Dataset items:
>>>>>
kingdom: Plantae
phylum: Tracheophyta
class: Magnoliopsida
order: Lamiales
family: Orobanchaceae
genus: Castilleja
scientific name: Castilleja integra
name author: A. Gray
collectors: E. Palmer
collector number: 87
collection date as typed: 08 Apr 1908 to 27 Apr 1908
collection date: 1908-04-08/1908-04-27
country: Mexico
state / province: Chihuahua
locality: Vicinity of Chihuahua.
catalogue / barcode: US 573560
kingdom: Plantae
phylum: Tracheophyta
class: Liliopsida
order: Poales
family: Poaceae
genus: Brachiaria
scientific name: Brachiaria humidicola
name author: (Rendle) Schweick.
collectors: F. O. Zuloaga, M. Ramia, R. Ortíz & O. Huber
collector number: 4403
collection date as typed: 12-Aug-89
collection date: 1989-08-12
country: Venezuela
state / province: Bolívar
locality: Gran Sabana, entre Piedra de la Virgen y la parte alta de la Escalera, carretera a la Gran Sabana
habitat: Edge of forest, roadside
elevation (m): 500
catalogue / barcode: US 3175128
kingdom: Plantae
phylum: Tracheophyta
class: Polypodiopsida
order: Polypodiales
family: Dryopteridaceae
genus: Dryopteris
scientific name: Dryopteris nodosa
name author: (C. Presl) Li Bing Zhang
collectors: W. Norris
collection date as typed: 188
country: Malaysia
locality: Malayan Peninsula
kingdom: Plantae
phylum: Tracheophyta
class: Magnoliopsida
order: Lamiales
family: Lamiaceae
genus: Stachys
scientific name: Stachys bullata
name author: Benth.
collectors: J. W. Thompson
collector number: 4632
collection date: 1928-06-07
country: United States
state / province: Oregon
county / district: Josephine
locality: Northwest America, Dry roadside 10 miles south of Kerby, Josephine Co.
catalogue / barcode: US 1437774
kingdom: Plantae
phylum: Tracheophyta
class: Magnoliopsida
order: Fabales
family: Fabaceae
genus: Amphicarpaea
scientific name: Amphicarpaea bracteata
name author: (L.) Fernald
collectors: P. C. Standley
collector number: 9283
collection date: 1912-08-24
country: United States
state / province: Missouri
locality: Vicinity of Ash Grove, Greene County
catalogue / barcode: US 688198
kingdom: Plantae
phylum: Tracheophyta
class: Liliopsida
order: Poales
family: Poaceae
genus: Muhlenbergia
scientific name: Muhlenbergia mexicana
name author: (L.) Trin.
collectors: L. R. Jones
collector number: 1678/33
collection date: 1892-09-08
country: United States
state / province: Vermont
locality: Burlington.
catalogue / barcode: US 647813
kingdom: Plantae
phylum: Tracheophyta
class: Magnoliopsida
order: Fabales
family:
<<<<<
● **Given exercise**:
Render the portion of the listing from the line containing "scientific name: Dryopteris nodosa" down to the line containing "county / district: Josephine", both included, as a Markdown table with the columns Row and Line, numbering each line and omitting any blank lines.

● **Task answer**:
| Row | Line |
|---|---|
| 1 | scientific name: Dryopteris nodosa |
| 2 | name author: (C. Presl) Li Bing Zhang |
| 3 | collectors: W. Norris |
| 4 | collection date as typed: 188 |
| 5 | country: Malaysia |
| 6 | locality: Malayan Peninsula |
| 7 | kingdom: Plantae |
| 8 | phylum: Tracheophyta |
| 9 | class: Magnoliopsida |
| 10 | order: Lamiales |
| 11 | family: Lamiaceae |
| 12 | genus: Stachys |
| 13 | scientific name: Stachys bullata |
| 14 | name author: Benth. |
| 15 | collectors: J. W. Thompson |
| 16 | collector number: 4632 |
| 17 | collection date: 1928-06-07 |
| 18 | country: United States |
| 19 | state / province: Oregon |
| 20 | county / district: Josephine |